グローバリゼーションについて

資生堂ワードフライデイ*1。対話者は新元良一池内恵。題はグローバリゼーションであったが、話は主に新元氏が池内氏にイスラム社会の特殊性について尋ねる形式で進められた。イスラム社会においては、神は絶対的な存在として書物(コーラン)を人間に下し、預言者が人間と神との媒介者となって明確な価値判断を所有する。そこには、人間と神とが個々に契約を結びあう形式が存在し、宗教とは人間社会において、その契約を履行するための監視機能を意味する。

監視する不可視の眼が内面化されているという意味で、ベンサムパノプティコンを連想した。ただ、イスラムと西欧世界との違いは、コーラン*2による絶対的な体系秩序が社会を通観しているために、他者をリスペクト(尊重する)するという視点が介入することを許さず、他の世界に比べて宗教的な世界観が堅固で、文化を表層でしか受け入れないことだ。アメリカ流の、文化によって自由主義というイデオロギーを配付するという戦略は、そこでは決定的な効力を持たないのだ。

また、絶対者としての神の存在は、起原への遡行を許さない。起原を探究しようとする科学的思考法は、根源的に受け入れられることはないだろうし、科学的知見もコーランが作り上げる体系を補足する傍系的な位置づけを与えられるに過ぎない。

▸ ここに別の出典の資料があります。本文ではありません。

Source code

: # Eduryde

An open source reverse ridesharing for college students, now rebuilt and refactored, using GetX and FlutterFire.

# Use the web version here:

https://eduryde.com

起原への遡行を断念し、悟性的思考に徹せよとは、岡崎乾二郎*3の言である。こうした考えは、絶対者の存在の有無は留保するにしても、イスラム世界における思考と相似性を待たないであろうか。コーランの中ではジハードという考え方も体系的思考の中でプログラム化されたものであった。体系内での思考操作は時に戦略的に発展し、闘争的な機能を有する可能性がある。また、『歴史の終わり』*4や『文明の衝突*5のようなニ分法的な思考は、善と悪という対立軸を呼び込む契機を持っているという意味で退けられるべきものである。そのどちらへも吸収されることなく、数学的な理念のようなものが、共通の対話的な文法として機能する道はないのだろうか?生存の多様性を維持しつつも、共通の法となるべき交換軸が用意されること。芸術とは本来そのような力の運動を作動させる契機を持つものではないのだろうか?